Unfortunately for generations of long-suffering temporary residents of New Haven, Elihu made it to the New World and—with a donation of about 400 books and a portrait of King George I—managed a second unsuccessful attempt at self-aggrandizement by getting his name affixed to a small provincial school. The donation was originally suggested by Cotton Mather, Class of 1678, son of Harvard President Increase Mather, Class of 1656—thus beginning a grand tradition of Yalies taking orders from Harvard graduates.
Although those Harvard men could not have known it at the time, their suggestions were crucial to the genesis of the mini-metropolis of mediocrity that has grown in southern Connecticut. Like its founder, Yale (the college) has always had delusions of grandeur; unfortunately, old Eli’s thirst for recognition in the face of a questionable pedigree is a vice Yalies have yet to kick.
Yale marked its tercentenary this year, reaching a milestone Harvard celebrated in 1936, when Franklin D. Roosevelt, Class of 1904 and a former Crimson president, was re-elected in a landslide.
We congratulate the hapless residents of New Haven for hanging on for so long. It’s hard to remain in Harvard’s shadow for three centuries, but Yalies have always managed to limp along rather gracefully. Just as a Harvard man was president during our tercentennial, a Yale man is in the White House for theirs (though George W., a Yalie through-and-through, really finished in second place).

• [Exercise instructions]: According to the passage about Yale, who originally suggested Elihu's donation? Please answer in a few words. The items are separate material from the passage about Yale.

[Collected data]
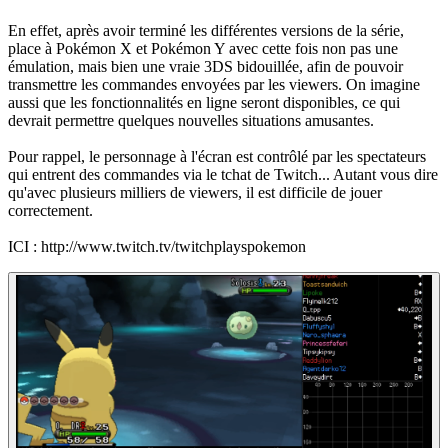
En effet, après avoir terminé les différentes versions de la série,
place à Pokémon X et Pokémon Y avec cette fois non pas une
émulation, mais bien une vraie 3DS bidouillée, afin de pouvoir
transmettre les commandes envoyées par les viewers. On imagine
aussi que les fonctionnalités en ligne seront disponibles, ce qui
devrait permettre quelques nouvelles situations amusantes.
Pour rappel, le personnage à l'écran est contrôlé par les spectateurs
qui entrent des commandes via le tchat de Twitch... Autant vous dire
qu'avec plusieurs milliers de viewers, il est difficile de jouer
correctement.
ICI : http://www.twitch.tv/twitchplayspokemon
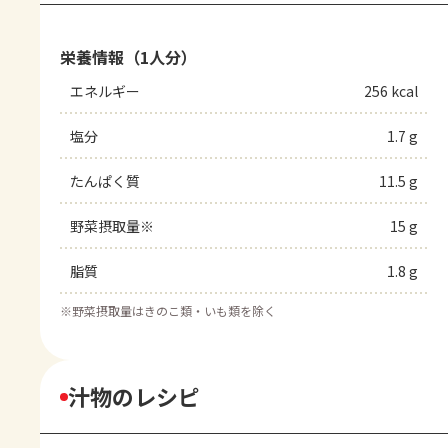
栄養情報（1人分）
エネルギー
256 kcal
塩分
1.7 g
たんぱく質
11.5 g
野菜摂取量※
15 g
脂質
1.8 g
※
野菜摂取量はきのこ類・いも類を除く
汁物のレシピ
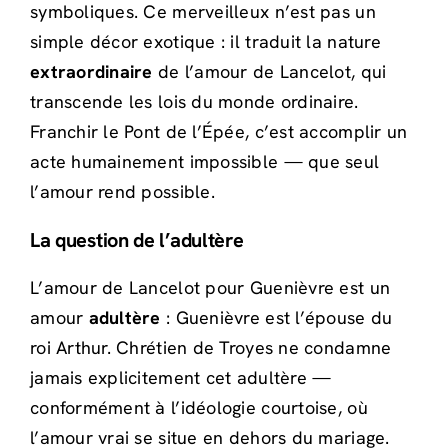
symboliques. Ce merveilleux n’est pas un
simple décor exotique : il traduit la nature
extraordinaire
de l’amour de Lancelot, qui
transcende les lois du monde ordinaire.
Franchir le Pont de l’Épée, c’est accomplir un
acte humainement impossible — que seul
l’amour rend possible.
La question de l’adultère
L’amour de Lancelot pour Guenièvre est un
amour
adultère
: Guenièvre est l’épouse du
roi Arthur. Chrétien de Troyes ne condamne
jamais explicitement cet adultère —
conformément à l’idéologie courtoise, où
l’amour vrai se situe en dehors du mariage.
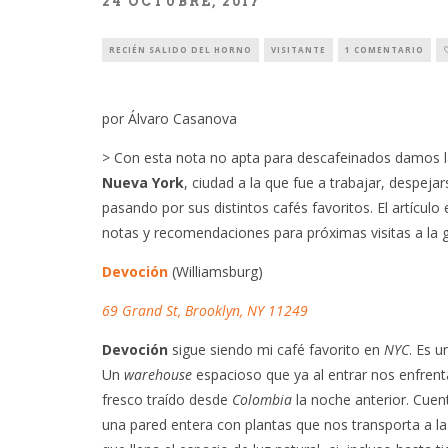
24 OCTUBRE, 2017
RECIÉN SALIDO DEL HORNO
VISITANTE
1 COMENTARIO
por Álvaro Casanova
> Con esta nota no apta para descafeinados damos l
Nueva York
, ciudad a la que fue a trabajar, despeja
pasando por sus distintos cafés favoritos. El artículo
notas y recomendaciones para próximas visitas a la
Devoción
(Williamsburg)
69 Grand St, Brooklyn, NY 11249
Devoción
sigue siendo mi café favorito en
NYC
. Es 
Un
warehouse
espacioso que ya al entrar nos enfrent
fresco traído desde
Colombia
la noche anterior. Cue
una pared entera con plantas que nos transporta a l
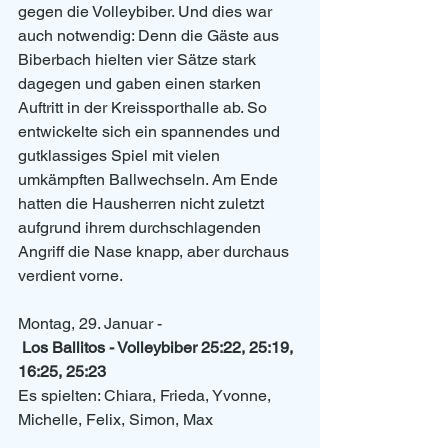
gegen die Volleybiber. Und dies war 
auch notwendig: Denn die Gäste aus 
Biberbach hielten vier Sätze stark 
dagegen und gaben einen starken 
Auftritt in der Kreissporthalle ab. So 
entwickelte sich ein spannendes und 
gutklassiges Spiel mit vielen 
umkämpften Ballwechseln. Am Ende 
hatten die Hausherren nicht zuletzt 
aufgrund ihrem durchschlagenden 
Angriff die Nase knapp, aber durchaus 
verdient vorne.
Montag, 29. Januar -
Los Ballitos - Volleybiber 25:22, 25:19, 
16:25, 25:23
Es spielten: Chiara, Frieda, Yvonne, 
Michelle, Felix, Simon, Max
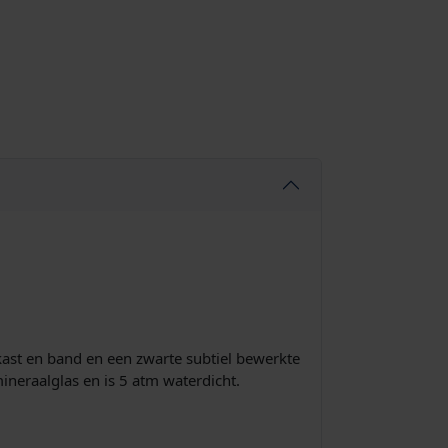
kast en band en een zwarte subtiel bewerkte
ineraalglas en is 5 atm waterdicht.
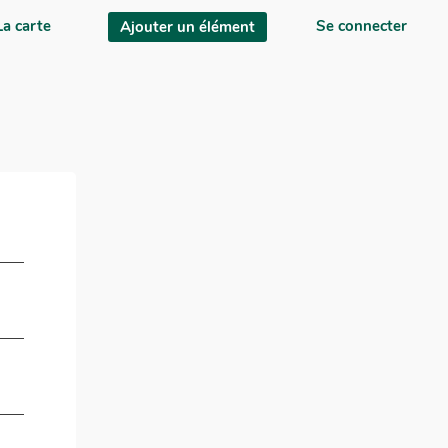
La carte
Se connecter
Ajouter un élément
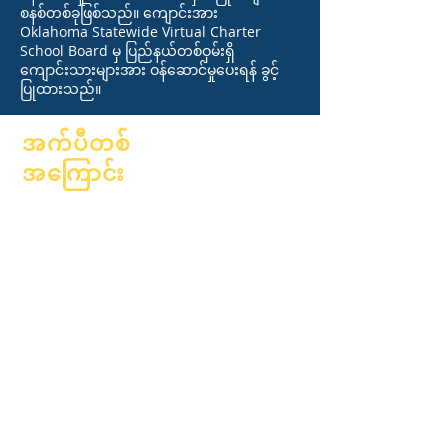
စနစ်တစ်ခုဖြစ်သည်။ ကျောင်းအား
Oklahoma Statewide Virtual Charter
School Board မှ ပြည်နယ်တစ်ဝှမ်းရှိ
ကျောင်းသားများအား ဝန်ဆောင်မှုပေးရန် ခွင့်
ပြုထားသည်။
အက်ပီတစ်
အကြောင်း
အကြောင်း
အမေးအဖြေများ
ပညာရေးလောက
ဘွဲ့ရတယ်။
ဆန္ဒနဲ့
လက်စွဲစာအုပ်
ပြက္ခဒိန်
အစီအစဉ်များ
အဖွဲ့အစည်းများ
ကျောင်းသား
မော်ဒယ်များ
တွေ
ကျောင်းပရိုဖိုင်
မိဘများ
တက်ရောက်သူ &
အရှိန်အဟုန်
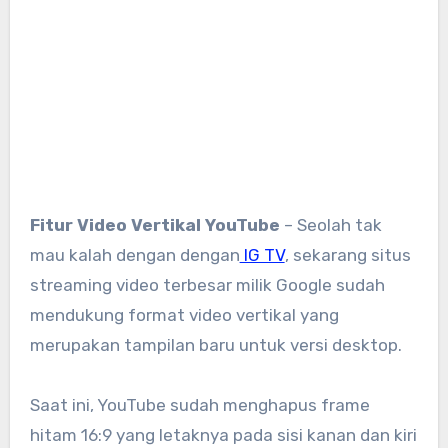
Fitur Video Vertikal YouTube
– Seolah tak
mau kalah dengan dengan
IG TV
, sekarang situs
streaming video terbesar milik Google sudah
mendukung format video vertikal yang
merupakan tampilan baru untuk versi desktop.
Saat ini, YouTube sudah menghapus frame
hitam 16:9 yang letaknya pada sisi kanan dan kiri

...

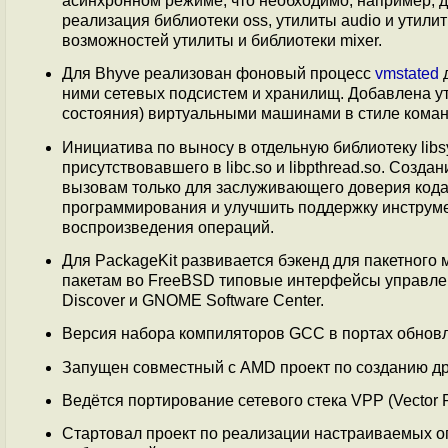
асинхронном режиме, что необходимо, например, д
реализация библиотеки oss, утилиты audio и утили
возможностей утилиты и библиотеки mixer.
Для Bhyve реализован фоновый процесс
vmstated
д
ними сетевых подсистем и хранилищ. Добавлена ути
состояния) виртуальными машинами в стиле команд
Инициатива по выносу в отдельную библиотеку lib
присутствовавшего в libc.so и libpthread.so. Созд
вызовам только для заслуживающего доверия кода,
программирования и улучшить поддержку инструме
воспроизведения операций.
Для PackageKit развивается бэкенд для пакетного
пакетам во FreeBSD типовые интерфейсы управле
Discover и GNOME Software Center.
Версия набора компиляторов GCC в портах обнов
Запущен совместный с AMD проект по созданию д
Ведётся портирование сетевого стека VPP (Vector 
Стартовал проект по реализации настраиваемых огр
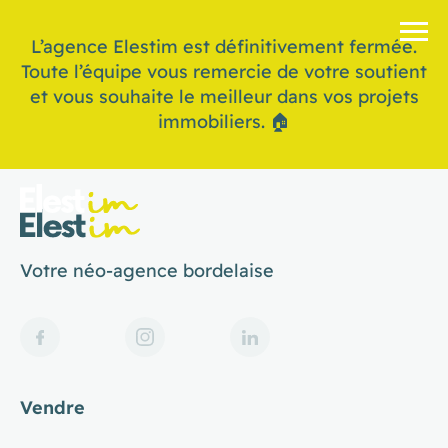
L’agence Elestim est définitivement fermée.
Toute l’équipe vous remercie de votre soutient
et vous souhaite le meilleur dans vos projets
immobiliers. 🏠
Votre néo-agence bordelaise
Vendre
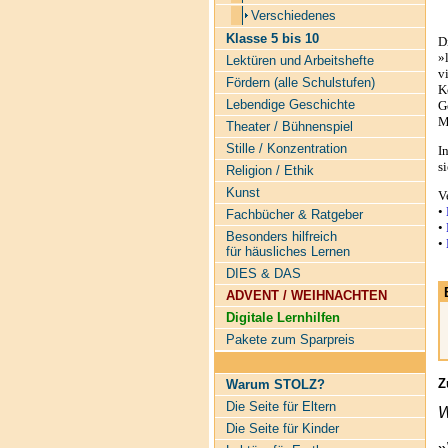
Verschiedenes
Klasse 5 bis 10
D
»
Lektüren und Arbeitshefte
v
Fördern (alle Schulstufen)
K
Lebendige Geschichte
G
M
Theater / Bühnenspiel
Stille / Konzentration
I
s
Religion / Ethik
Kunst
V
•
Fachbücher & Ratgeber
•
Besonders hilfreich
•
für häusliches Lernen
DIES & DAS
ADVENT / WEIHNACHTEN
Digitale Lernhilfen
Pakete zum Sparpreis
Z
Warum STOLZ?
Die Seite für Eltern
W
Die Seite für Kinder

• [Written reply]: Cotton Mather, Class of 1678